#### [WHAT YOU HAVE TO DO]
Every record should be written out exactly, with the pictures left out.

══════

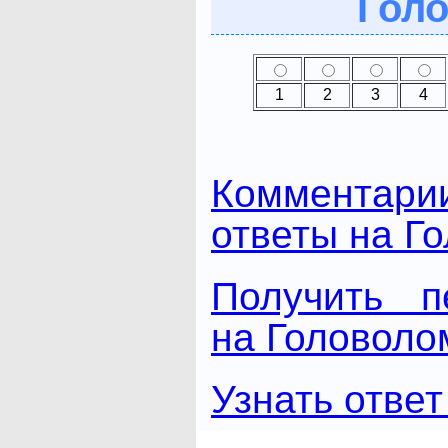
Голо
1
2
3
4
Комментари
ответы на Г
Получить п
на Головоло
Узнать ответ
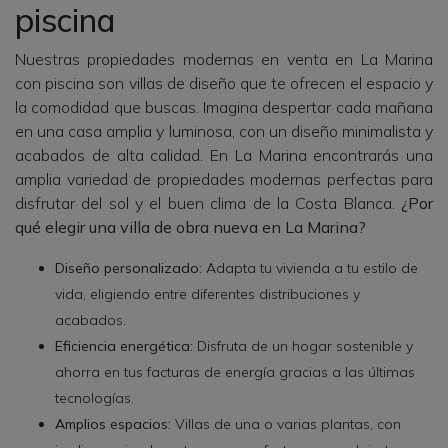
piscina
Nuestras propiedades modernas en venta en La Marina
con piscina son villas de diseño que te ofrecen el espacio y
la comodidad que buscas. Imagina despertar cada mañana
en una casa amplia y luminosa, con un diseño minimalista y
acabados de alta calidad. En La Marina encontrarás una
amplia variedad de propiedades modernas perfectas para
disfrutar del sol y el buen clima de la Costa Blanca.
¿Por
qué elegir una villa de obra nueva en La Marina?
Diseño personalizado:
Adapta tu vivienda a tu estilo de
vida, eligiendo entre diferentes distribuciones y
acabados.
Eficiencia energética:
Disfruta de un hogar sostenible y
ahorra en tus facturas de energía gracias a las últimas
tecnologías.
Amplios espacios:
Villas de una o varias plantas, con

══════

#### [EXERCISE RESPONSE]
Голо
1
2
3
4
Комментари
ответы на Г
Получить п
на Головоло
Узнать ответ
piscina
Nuestras propiedades modernas en venta en La Marina
con piscina son villas de diseño que te ofrecen el espacio y
la comodidad que buscas. Imagina despertar cada mañana
en una casa amplia y luminosa, con un diseño minimalista y
acabados de alta calidad. En La Marina encontrarás una
amplia variedad de propiedades modernas perfectas para
disfrutar del sol y el buen clima de la Costa Blanca.
¿Por
qué elegir una villa de obra nueva en La Marina?
Diseño personalizado:
Adapta tu vivienda a tu estilo de
vida, eligiendo entre diferentes distribuciones y
acabados.
Eficiencia energética:
Disfruta de un hogar sostenible y
ahorra en tus facturas de energía gracias a las últimas
tecnologías.
Amplios espacios:
Villas de una o varias plantas, con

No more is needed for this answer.